GEx was founded in 1966 and acquired by Time Inc. in 2005. It is Mexico’s second largest magazine publisher, after Editorial Televisa,  with 16 titles* including Expansión, Quién, and Life & Style and 10 websites such as Mediotiempo and Metros Cúbicos and a monthly reach of nearly 30 million. Over the last years Grupo Expansion has heavily expanded to a digital multiplatform strategy to decrease its reliance on print advertising.
During 2013, GEx revenues represented less than 2% of Time Inc. combined revenues. Time Inc. revenues in 2013 were US $3.3 billion so that Grupo Expansion revenues were approximately US $66 million.

Changes in the Mexican Magazine Market

The Mexican magazine publishing market has been undergoing substantial changes and facing challenges. An important  driver of M&A activity  is the magazine sectors decreasing share in the overall advertising pie (approximately 3%, US$ 190 million of the overall Mexican ad market, Source Cicom). Magazine publishers have been extending their brands to digital, events and Broadcast media properties. This requires capital. That could be one of the reasons why private equity investors like Southern Cross are now active in the magazine market. Earlier this year, Iasa Comunicacion, the publisher of Entrepreneur Mexico, Mexico Desconocido, Alto Nivel and many custom magazines, was sold by its former owner, Jose Maria Trillas-Trucy (Interview in Spanish), to a Monterrey based investor group.

Southern Cross Group’s bet

“GEx is a successful multiplatform player with tremendous growth potential.

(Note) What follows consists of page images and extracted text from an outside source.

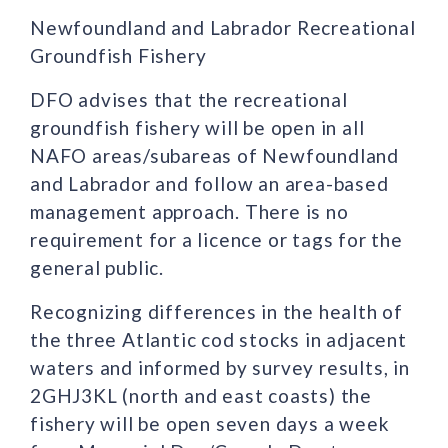
Newfoundland and Labrador Recreational
Groundfish Fishery
DFO advises that the recreational
groundfish fishery will be open in all
NAFO areas/subareas of Newfoundland
and Labrador and follow an area-based
management approach. There is no
requirement for a licence or tags for the
general public.
Recognizing differences in the health of
the three Atlantic cod stocks in adjacent
waters and informed by survey results, in
2GHJ3KL (north and east coasts) the
fishery will be open seven days a week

We are confident that the company’s strategic plans focused on technological innovation, its leading brands and its strong management team are the right building blocks to achieve continued success,” said Cesar Perez Barnes, Partner at Southern Cross Group, Mexico. Southern Cross Group is one of Latin American largest private equity investor groups. Its portfolio includes relatively large companies across a wide array of industries.

“Time Inc.’s prime focus today is on growing core assets in the U.S. and U.K.,” said Joe Ripp, Chairman and CEO of Time Inc. “Therefore, we believe GEx will have better opportunity to maximize its value under the ownership of Southern Cross.”

Manuel Rivera, President and CEO of GEx, who will continue to run the company following the acquisition, commented: “I am extremely proud that Latin America’s largest independent private equity fund with almost 20 years experience in the region has chosen GEx as a portfolio company. Southern Cross Group is committed to preserving the good name and values of our company while significantly investing in its growth.”